SATURDAY. Heathrow. LOT flight to Warsaw. A strange journey indeed. Read Primo Levi. Reflect on his words about being so preoccupied by power and money that we forget our essential fragility - "forget that all of us are in the ghetto, that the ghetto is fenced in . . . and not far away the train is waiting". Met at Warsaw and whisked to Central station for the train to Crakow.
Will this grey, flat landscape yield up its secrets and help me understand better those questions which led me to study theology 35 years ago? Crakow. Meet up with Andrew (Charlesworth, reader in human geography at my college) and students with whom I have been studying the module "holocaust landscapes" under Andrew's tuition. They have been to Auschwitz for three days and are subdued. I feel as if I have arrived from another planet.
PALM SUNDAY. The market square in Crakow is magnificent, bathed in morning sunshine. The bugler plays from the cathedral tower his call of peace over the city. Worshippers crowd into the church carrying Poland's equivalent of palm branches - brightly-coloured fronds of artificial flowers. Midday visit to the concentration camp site of Plasow. Barking dogs, chickens and children play outside the camp commandant's house immortalised in Schindler's List. Visit the city's Jewish ghetto depopulated during the Nazi occupation. Sense area awakening as tourists follow the Spielberg trail. Standing room only at the cathedral's evening mass. We emerge to a blizzard. In the bleakness, snow obliterates the coloured palm branches on the flower stalls.
MONDAY. Fax college and Teacher Training Agency. Recall my appointment as from today to the chair of the regional health authority: a daunting task set alongside my college role.
It seems appropriate to go to Auschwitz on my own private pilgrimage. Andrew gives me high energy food bars for well-being. Enter the gates of Auschwitz 1 with their inscription "Work means freedom". I reflect on my work (ever increasing) and the labour of those who have passed through these gates since 1939. I chew an energy bar.
The scale of the Nazi machine overpowers me as I see block after block and eyes stare at me in sorrow across the years. Quick cup of tea for lunch before the 2km journey to Auschwitz 2 Birkenau, the death camp. Efficiency, effectiveness and recycling take on a new meaning as I hear that human hair was used for cloth, skin for lampshades, fat for soap and ashes for fertiliser.
Suck energy bar as I return to Crakow. Switch on television and, by a strange irony, hear that it is ten years since Chernobyl, that a team is investigating war crimes in Bosnia and that British beef is to be incinerated. Talk by a second generation survivor. The air is emotionally charged as he recounts the story of his mother, sheltered by a Polish Roman Catholic family.
TUESDAY. Threatening morning Crakow skies: thick snow on the ground. We change our plans. No visit to the Chelmo camp. Travel on an unimaginably slow coach to Warsaw. Students worried. How can Andrew assess personal diaries?
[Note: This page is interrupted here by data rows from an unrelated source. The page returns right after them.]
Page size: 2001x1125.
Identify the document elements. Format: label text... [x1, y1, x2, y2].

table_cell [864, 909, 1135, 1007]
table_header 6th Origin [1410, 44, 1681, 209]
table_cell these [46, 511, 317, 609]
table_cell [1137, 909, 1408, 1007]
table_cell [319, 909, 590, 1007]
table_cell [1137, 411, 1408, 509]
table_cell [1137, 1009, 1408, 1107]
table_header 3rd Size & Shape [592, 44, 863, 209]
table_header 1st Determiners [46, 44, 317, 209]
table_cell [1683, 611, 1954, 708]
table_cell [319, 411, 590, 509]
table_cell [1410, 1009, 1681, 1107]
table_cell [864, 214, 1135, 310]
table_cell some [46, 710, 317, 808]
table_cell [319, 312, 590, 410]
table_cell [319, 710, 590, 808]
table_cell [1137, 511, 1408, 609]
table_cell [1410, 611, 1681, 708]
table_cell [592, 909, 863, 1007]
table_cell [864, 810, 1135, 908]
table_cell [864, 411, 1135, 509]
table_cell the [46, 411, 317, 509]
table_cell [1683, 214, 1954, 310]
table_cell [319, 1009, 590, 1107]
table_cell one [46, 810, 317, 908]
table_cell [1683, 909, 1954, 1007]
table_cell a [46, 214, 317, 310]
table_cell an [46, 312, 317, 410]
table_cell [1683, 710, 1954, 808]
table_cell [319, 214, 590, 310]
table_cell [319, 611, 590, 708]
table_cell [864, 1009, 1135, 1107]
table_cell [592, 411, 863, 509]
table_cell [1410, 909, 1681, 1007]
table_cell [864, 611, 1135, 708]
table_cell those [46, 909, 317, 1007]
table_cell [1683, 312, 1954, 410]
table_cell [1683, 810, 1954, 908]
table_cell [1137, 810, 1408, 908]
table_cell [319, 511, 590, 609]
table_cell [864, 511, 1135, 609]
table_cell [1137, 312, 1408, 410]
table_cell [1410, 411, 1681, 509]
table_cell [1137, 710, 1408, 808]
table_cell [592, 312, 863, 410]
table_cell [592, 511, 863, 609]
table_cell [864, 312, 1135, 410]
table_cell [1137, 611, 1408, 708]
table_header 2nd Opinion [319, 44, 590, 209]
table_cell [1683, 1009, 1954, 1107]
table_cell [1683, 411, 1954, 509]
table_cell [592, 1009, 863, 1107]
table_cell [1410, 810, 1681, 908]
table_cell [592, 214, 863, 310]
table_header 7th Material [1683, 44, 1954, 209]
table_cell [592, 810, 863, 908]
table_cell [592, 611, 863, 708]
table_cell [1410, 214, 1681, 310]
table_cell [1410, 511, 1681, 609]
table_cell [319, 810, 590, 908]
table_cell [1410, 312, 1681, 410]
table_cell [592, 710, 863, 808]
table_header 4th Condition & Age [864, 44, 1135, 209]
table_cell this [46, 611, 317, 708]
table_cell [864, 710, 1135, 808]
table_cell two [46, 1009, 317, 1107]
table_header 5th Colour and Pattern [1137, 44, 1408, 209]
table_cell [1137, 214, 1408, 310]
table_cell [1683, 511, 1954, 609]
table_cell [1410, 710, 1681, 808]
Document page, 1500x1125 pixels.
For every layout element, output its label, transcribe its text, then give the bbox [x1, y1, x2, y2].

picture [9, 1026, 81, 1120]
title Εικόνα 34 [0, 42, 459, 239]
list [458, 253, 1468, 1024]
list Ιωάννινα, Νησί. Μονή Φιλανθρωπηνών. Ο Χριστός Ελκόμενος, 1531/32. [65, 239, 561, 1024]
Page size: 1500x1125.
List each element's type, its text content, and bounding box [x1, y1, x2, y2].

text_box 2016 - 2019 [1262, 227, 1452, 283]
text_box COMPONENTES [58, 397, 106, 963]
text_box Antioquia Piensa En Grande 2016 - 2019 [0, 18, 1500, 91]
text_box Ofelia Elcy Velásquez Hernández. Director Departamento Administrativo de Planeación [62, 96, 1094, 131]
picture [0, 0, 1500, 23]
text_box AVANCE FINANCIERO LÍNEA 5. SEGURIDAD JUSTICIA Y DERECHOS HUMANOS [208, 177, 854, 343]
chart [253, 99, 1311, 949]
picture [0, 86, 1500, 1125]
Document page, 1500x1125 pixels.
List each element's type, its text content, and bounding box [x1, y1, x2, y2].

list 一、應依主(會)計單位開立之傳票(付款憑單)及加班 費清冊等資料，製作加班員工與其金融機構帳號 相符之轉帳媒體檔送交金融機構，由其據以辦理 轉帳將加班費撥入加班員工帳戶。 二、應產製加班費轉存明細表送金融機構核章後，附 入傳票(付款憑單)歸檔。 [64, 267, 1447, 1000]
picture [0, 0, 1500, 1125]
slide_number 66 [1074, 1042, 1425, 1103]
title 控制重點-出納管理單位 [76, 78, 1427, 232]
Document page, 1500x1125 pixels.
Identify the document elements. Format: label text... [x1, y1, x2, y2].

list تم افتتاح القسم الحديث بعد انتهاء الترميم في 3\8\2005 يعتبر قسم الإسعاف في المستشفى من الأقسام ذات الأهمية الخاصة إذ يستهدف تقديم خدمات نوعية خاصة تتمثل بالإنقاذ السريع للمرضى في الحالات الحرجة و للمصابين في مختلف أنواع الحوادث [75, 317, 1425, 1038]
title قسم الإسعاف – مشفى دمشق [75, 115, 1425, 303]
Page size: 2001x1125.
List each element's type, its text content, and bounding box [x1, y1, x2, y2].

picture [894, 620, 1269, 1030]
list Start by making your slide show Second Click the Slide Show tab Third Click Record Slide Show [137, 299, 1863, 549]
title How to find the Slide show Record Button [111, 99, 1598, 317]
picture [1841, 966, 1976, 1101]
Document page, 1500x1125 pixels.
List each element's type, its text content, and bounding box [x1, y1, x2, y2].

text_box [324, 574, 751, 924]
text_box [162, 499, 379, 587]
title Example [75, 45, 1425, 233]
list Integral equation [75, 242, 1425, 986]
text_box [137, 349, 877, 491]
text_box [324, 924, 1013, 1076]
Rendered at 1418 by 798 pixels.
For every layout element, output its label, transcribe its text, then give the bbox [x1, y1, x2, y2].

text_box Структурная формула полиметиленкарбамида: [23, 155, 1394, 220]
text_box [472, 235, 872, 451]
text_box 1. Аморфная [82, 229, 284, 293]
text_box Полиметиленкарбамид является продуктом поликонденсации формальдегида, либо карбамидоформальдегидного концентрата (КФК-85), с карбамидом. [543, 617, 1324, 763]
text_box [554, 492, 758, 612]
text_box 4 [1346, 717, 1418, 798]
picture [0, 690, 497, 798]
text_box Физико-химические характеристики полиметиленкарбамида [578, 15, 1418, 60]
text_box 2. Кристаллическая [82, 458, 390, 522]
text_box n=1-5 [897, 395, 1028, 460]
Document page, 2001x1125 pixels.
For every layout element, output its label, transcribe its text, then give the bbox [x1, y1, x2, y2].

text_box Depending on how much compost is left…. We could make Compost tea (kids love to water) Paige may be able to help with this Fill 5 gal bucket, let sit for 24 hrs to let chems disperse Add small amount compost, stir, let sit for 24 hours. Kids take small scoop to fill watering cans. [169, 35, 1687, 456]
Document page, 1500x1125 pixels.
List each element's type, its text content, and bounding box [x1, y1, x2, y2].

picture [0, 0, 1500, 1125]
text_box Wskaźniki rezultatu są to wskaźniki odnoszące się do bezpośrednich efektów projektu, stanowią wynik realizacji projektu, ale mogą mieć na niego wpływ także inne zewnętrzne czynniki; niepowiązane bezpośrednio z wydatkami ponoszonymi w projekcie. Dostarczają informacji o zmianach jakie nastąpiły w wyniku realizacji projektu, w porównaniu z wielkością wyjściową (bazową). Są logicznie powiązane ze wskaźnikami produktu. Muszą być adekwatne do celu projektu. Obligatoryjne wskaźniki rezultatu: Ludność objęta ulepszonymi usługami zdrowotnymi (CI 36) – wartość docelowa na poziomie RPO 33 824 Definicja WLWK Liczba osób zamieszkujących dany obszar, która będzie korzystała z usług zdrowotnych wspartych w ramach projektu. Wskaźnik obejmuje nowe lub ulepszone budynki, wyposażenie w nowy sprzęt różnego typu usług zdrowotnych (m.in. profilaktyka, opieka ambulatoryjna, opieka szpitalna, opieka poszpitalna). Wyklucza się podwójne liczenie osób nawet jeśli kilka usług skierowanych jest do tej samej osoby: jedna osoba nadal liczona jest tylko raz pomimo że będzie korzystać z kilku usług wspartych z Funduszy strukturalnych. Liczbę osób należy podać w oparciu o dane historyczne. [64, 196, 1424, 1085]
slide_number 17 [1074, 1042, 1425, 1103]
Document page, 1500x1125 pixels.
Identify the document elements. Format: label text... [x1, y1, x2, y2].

Reach Warsaw with its grey socialist architecture. Visit vast Jewish cemetery where nature is taking over. Our guide opens up a sewer grating and a pungent smell is unleashed. He was told by a survivor that some of them escaped from the ghetto via this hell-hole.
We see a memorial to Janusz Korczak who wrote Ghetto Diary and ran an orphanage until 1942. It still exists. He refused to abandon the young ones. Then it was for children with no parents. Now it is for "social orphans", says our guide.
Our hotel is spartan and I await a call from college with the day's events.
WEDNESDAY. Warsaw snow again. Turn up to breakfast. Andrew is remonstrating with the guide about the inedible dinner at the hotel: thank goodness I am a student on this trip. One student is ill and will stay in bed for the day. Another has a swollen eye so we call at the state hospital. It is basic: more white coats than patients and no grey suits in sight. The waiting students and Andrew are surprisingly good-humoured as we return to the coach two hours later. Treblinka. We arrive along snow-covered forest paths beside the inevitable railway tracks which brought their human cargo. The extensive monument, with its standing stones representing the 800,000 who died, is powerful. As snow begins to fall we gaze on the ambiguous words cut in stone: "Never again."
THURSDAY. Enter Warsaw airport 7am. Students the worse for wear after their all-night vigil at a nightclub. Spend the return journey to Heathrow reading Levi and reflecting on ghettos, camps and virtuous men and women. How can one make sense of the Holocaust? I can now better explain the events of war, but not the ultimate questions. I reflect that today Christians commemorate the institution of the Last Supper: "This is my body broken for you. This is my blood shed for you."
GOOD FRIDAY. Canterbury with my family. The day seems peculiarly bleak despite spring sunshine. Easter seems a long way off.
JANET TROTTER Director of Cheltenham and Gloucester College of Higher Education.